Activity: Transcribe the records in full.

[Plain-text document sources]
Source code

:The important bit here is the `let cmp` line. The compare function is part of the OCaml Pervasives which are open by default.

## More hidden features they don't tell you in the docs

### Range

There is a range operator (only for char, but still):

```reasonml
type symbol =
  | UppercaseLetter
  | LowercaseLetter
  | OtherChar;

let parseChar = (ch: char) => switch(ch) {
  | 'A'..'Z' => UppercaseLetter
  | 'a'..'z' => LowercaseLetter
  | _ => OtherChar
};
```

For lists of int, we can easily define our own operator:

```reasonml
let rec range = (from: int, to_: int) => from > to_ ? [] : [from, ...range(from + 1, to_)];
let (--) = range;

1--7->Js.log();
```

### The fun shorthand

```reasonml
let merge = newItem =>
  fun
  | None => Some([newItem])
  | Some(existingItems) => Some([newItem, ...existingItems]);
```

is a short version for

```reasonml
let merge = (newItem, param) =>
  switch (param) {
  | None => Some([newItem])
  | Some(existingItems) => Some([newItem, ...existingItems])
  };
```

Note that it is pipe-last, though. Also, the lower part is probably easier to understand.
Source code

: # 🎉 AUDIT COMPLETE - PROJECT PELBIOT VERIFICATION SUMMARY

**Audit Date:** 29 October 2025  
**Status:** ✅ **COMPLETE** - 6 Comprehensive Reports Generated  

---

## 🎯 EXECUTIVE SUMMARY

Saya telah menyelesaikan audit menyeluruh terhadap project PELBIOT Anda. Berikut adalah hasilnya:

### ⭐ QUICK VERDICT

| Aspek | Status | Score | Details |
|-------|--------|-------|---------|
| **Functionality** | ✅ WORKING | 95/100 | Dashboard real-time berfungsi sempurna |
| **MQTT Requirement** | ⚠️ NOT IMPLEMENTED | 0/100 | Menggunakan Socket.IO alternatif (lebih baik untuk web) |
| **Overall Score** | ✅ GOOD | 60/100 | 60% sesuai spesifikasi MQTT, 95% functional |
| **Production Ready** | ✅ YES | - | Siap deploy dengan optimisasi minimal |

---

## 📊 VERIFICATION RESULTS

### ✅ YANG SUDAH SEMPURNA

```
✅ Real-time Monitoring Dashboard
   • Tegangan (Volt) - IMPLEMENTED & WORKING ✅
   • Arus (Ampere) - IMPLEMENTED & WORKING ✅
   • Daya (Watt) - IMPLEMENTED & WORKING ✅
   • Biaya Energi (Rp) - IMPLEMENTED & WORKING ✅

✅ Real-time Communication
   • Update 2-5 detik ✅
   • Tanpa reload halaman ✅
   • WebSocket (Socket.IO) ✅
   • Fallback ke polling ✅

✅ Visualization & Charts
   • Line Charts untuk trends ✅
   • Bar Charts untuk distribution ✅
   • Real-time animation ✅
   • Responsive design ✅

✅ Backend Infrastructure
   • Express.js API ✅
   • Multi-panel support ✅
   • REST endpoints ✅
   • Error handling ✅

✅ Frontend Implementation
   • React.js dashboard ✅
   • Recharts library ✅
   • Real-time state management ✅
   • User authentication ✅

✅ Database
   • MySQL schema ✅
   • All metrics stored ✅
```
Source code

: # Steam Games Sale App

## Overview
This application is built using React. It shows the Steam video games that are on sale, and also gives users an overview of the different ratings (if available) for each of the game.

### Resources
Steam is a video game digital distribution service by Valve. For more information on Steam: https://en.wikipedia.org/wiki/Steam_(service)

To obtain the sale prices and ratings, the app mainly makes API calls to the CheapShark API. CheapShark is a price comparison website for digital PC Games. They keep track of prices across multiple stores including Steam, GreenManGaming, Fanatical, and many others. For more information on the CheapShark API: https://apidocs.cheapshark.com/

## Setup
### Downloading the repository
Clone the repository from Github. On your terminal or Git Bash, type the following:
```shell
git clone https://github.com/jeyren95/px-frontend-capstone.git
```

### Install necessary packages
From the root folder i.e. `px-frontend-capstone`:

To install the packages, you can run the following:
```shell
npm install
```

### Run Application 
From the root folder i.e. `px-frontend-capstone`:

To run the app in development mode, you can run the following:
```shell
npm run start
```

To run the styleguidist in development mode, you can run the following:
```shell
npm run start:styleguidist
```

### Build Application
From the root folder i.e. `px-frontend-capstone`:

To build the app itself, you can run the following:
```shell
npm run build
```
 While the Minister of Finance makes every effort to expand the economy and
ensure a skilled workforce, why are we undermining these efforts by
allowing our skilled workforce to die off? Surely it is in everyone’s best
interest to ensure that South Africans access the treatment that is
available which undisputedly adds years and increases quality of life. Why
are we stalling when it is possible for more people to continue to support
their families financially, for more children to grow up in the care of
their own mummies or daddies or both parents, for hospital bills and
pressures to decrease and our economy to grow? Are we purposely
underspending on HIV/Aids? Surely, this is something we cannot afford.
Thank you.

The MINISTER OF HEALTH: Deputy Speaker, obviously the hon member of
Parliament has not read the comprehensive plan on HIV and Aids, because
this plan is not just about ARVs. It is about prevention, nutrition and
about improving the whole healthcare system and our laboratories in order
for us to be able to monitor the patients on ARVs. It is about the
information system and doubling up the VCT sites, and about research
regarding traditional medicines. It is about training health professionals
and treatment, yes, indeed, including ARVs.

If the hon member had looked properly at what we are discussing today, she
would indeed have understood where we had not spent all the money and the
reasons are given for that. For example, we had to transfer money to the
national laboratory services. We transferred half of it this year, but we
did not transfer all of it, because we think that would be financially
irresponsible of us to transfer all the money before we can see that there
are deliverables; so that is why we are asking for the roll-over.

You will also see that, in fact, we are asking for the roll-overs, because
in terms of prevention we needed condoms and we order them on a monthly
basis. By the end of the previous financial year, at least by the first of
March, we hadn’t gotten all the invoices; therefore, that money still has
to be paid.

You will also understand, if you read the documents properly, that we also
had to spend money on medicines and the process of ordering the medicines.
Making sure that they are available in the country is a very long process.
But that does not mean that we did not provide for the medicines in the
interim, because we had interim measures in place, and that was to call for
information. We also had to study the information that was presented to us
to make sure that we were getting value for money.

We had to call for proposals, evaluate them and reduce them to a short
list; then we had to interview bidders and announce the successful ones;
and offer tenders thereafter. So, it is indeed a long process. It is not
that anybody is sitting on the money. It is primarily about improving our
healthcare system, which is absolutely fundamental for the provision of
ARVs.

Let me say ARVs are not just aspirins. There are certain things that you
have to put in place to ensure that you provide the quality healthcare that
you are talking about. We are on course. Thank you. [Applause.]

Exercise output:
Source code

:The important bit here is the `let cmp` line. The compare function is part of the OCaml Pervasives which are open by default.

## More hidden features they don't tell you in the docs

### Range

There is a range operator (only for char, but still):

```reasonml
type symbol =
  | UppercaseLetter
  | LowercaseLetter
  | OtherChar;

let parseChar = (ch: char) => switch(ch) {
  | 'A'..'Z' => UppercaseLetter
  | 'a'..'z' => LowercaseLetter
  | _ => OtherChar
};
```

For lists of int, we can easily define our own operator:

```reasonml
let rec range = (from: int, to_: int) => from > to_ ? [] : [from, ...range(from + 1, to_)];
let (--) = range;

1--7->Js.log();
```

### The fun shorthand

```reasonml
let merge = newItem =>
  fun
  | None => Some([newItem])
  | Some(existingItems) => Some([newItem, ...existingItems]);
```

is a short version for

```reasonml
let merge = (newItem, param) =>
  switch (param) {
  | None => Some([newItem])
  | Some(existingItems) => Some([newItem, ...existingItems])
  };
```

Note that it is pipe-last, though. Also, the lower part is probably easier to understand.
Source code

: # 🎉 AUDIT COMPLETE - PROJECT PELBIOT VERIFICATION SUMMARY

**Audit Date:** 29 October 2025  
**Status:** ✅ **COMPLETE** - 6 Comprehensive Reports Generated  

---

## 🎯 EXECUTIVE SUMMARY

Saya telah menyelesaikan audit menyeluruh terhadap project PELBIOT Anda. Berikut adalah hasilnya:

### ⭐ QUICK VERDICT

| Aspek | Status | Score | Details |
|-------|--------|-------|---------|
| **Functionality** | ✅ WORKING | 95/100 | Dashboard real-time berfungsi sempurna |
| **MQTT Requirement** | ⚠️ NOT IMPLEMENTED | 0/100 | Menggunakan Socket.IO alternatif (lebih baik untuk web) |
| **Overall Score** | ✅ GOOD | 60/100 | 60% sesuai spesifikasi MQTT, 95% functional |
| **Production Ready** | ✅ YES | - | Siap deploy dengan optimisasi minimal |

---

## 📊 VERIFICATION RESULTS

### ✅ YANG SUDAH SEMPURNA

```
✅ Real-time Monitoring Dashboard
   • Tegangan (Volt) - IMPLEMENTED & WORKING ✅
   • Arus (Ampere) - IMPLEMENTED & WORKING ✅
   • Daya (Watt) - IMPLEMENTED & WORKING ✅
   • Biaya Energi (Rp) - IMPLEMENTED & WORKING ✅

✅ Real-time Communication
   • Update 2-5 detik ✅
   • Tanpa reload halaman ✅
   • WebSocket (Socket.IO) ✅
   • Fallback ke polling ✅

✅ Visualization & Charts
   • Line Charts untuk trends ✅
   • Bar Charts untuk distribution ✅
   • Real-time animation ✅
   • Responsive design ✅

✅ Backend Infrastructure
   • Express.js API ✅
   • Multi-panel support ✅
   • REST endpoints ✅
   • Error handling ✅

✅ Frontend Implementation
   • React.js dashboard ✅
   • Recharts library ✅
   • Real-time state management ✅
   • User authentication ✅

✅ Database
   • MySQL schema ✅
   • All metrics stored ✅
```
Source code

: # Steam Games Sale App

## Overview
This application is built using React. It shows the Steam video games that are on sale, and also gives users an overview of the different ratings (if available) for each of the game.

### Resources
Steam is a video game digital distribution service by Valve. For more information on Steam: https://en.wikipedia.org/wiki/Steam_(service)

To obtain the sale prices and ratings, the app mainly makes API calls to the CheapShark API. CheapShark is a price comparison website for digital PC Games. They keep track of prices across multiple stores including Steam, GreenManGaming, Fanatical, and many others. For more information on the CheapShark API: https://apidocs.cheapshark.com/

## Setup
### Downloading the repository
Clone the repository from Github. On your terminal or Git Bash, type the following:
```shell
git clone https://github.com/jeyren95/px-frontend-capstone.git
```

### Install necessary packages
From the root folder i.e. `px-frontend-capstone`:

To install the packages, you can run the following:
```shell
npm install
```

### Run Application 
From the root folder i.e. `px-frontend-capstone`:

To run the app in development mode, you can run the following:
```shell
npm run start
```

To run the styleguidist in development mode, you can run the following:
```shell
npm run start:styleguidist
```

### Build Application
From the root folder i.e. `px-frontend-capstone`:

To build the app itself, you can run the following:
```shell
npm run build
```
 While the Minister of Finance makes every effort to expand the economy and
ensure a skilled workforce, why are we undermining these efforts by
allowing our skilled workforce to die off? Surely it is in everyone’s best
interest to ensure that South Africans access the treatment that is
available which undisputedly adds years and increases quality of life. Why
are we stalling when it is possible for more people to continue to support
their families financially, for more children to grow up in the care of
their own mummies or daddies or both parents, for hospital bills and
pressures to decrease and our economy to grow? Are we purposely
underspending on HIV/Aids? Surely, this is something we cannot afford.
Thank you.

The MINISTER OF HEALTH: Deputy Speaker, obviously the hon member of
Parliament has not read the comprehensive plan on HIV and Aids, because
this plan is not just about ARVs. It is about prevention, nutrition and
about improving the whole healthcare system and our laboratories in order
for us to be able to monitor the patients on ARVs. It is about the
information system and doubling up the VCT sites, and about research
regarding traditional medicines. It is about training health professionals
and treatment, yes, indeed, including ARVs.

If the hon member had looked properly at what we are discussing today, she
would indeed have understood where we had not spent all the money and the
reasons are given for that. For example, we had to transfer money to the
national laboratory services. We transferred half of it this year, but we
did not transfer all of it, because we think that would be financially
irresponsible of us to transfer all the money before we can see that there
are deliverables; so that is why we are asking for the roll-over.

You will also see that, in fact, we are asking for the roll-overs, because
in terms of prevention we needed condoms and we order them on a monthly
basis. By the end of the previous financial year, at least by the first of
March, we hadn’t gotten all the invoices; therefore, that money still has
to be paid.

You will also understand, if you read the documents properly, that we also
had to spend money on medicines and the process of ordering the medicines.
Making sure that they are available in the country is a very long process.
But that does not mean that we did not provide for the medicines in the
interim, because we had interim measures in place, and that was to call for
information. We also had to study the information that was presented to us
to make sure that we were getting value for money.

We had to call for proposals, evaluate them and reduce them to a short
list; then we had to interview bidders and announce the successful ones;
and offer tenders thereafter. So, it is indeed a long process. It is not
that anybody is sitting on the money. It is primarily about improving our
healthcare system, which is absolutely fundamental for the provision of
ARVs.

Let me say ARVs are not just aspirins. There are certain things that you
have to put in place to ensure that you provide the quality healthcare that
you are talking about. We are on course. Thank you. [Applause.]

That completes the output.